— Texto proporcionado —

<<<<

Lo que emigrar me ha enseñado (hasta ahora)

En cinco años y medio es mucho lo que se puede aprender. Pero la intensidad del aprendizaje se multiplica con la experiencia migratoria, que es entrenarte de nuevo para la vida, en un mundo siempre diferente

Un árbol aguanta la inminencia del invierno sobre el Champ de Mars, en el Vieux Montréal

Foto: Rafael Osío Cabrices

Hay que poner atención a todo. Leer bien todo lo que hay que firmar. Entender el significado de las señales viales. Abrir los ojos.

Si puedes, vuelve a andar en bicicleta. O aprende a hacerlo. Te conectará más rápido a ese lugar y te hará muchísimo bien, no solo al cuerpo, sino también al espíritu: no desestimes los beneficios de sentir la brisa contra tu cara bajando en bici por una calle, como cuando eras chamo.

En tu vida de inmigrante conoces nuevas versiones del dolor, otras voces de la angustia, que no habías experimentado. 

Cuando te despiden de un trabajo por primera vez, tienes la oportunidad de castigarte y decirte que es culpa tuya y que no estás dando la talla, o de comprender sin drama que por ahí no era y que tienes que buscar otro camino. 

Los amigos son esenciales. Haz amigos y trata de conservar los que ya tenías antes de irte. No lo lograrás con todos, pero inténtalo.

>>>>

— Instrucciones —
Responde estas preguntas sobre el texto acerca de emigrar:
1. ¿Cuánto tiempo de aprendizaje menciona el primer párrafo?
2. ¿Dónde está el árbol que aparece en la foto?
3. ¿Qué aconseja hacer con los amigos que ya tenías antes de irte?

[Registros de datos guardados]
<<<<

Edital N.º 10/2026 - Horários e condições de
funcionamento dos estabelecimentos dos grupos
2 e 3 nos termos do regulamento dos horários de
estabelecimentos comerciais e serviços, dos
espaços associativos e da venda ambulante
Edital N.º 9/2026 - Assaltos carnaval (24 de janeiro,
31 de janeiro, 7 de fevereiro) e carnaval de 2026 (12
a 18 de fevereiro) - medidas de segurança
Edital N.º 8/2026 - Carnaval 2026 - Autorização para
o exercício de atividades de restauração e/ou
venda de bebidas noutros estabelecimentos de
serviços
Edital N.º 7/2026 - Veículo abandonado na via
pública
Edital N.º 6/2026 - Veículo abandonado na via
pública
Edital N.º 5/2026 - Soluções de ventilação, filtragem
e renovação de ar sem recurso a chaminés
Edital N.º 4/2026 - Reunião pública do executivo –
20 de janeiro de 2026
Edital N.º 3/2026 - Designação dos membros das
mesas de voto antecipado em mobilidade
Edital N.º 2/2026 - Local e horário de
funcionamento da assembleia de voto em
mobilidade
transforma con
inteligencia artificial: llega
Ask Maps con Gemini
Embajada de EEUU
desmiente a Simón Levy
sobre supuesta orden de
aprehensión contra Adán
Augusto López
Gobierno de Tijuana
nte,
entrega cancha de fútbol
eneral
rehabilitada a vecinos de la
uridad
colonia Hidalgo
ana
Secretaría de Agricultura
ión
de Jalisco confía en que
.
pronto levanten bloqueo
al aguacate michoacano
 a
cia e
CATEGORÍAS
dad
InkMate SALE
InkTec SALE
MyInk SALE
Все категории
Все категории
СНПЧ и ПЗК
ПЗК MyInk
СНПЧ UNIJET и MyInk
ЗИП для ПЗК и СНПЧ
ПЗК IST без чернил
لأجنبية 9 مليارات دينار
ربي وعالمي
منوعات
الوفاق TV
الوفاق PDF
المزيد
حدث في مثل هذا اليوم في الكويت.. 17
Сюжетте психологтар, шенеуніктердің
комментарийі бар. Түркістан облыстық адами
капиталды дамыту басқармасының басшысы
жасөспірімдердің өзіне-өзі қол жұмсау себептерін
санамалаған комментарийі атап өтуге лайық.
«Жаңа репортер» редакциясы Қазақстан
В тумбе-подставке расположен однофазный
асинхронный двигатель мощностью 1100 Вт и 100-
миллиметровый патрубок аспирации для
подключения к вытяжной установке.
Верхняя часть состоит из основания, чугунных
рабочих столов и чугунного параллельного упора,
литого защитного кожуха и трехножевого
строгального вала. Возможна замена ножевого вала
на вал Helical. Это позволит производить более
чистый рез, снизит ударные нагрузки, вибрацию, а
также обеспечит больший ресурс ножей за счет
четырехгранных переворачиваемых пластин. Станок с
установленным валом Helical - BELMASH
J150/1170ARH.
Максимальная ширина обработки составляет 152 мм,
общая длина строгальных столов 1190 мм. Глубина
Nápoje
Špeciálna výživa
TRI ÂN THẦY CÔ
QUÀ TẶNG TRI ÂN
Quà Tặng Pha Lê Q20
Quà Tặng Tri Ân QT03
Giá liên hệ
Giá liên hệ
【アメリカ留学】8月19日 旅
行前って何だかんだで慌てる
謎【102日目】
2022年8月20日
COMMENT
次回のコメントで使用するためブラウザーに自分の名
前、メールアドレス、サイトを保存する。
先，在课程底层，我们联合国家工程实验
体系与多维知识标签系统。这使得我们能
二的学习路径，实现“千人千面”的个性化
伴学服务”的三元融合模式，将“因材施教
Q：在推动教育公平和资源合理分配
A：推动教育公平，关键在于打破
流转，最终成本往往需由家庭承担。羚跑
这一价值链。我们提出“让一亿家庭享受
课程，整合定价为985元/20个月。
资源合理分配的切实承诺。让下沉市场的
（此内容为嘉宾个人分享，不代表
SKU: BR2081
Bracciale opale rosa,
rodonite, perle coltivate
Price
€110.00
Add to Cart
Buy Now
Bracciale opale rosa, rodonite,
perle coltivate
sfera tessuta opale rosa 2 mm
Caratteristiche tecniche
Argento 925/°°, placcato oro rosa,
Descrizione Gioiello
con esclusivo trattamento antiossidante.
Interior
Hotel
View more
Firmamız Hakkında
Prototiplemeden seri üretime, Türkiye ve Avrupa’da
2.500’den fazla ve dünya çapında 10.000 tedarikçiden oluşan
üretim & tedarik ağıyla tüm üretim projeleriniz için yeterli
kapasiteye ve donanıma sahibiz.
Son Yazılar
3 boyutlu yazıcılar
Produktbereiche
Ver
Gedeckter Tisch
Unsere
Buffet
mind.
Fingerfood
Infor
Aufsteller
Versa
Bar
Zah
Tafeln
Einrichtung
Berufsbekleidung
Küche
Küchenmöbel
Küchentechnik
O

>>>>

— Resultado —
1. Cinco años y medio.
2. Sobre el Champ de Mars, en el Vieux Montréal.
3. Tratar de conservarlos.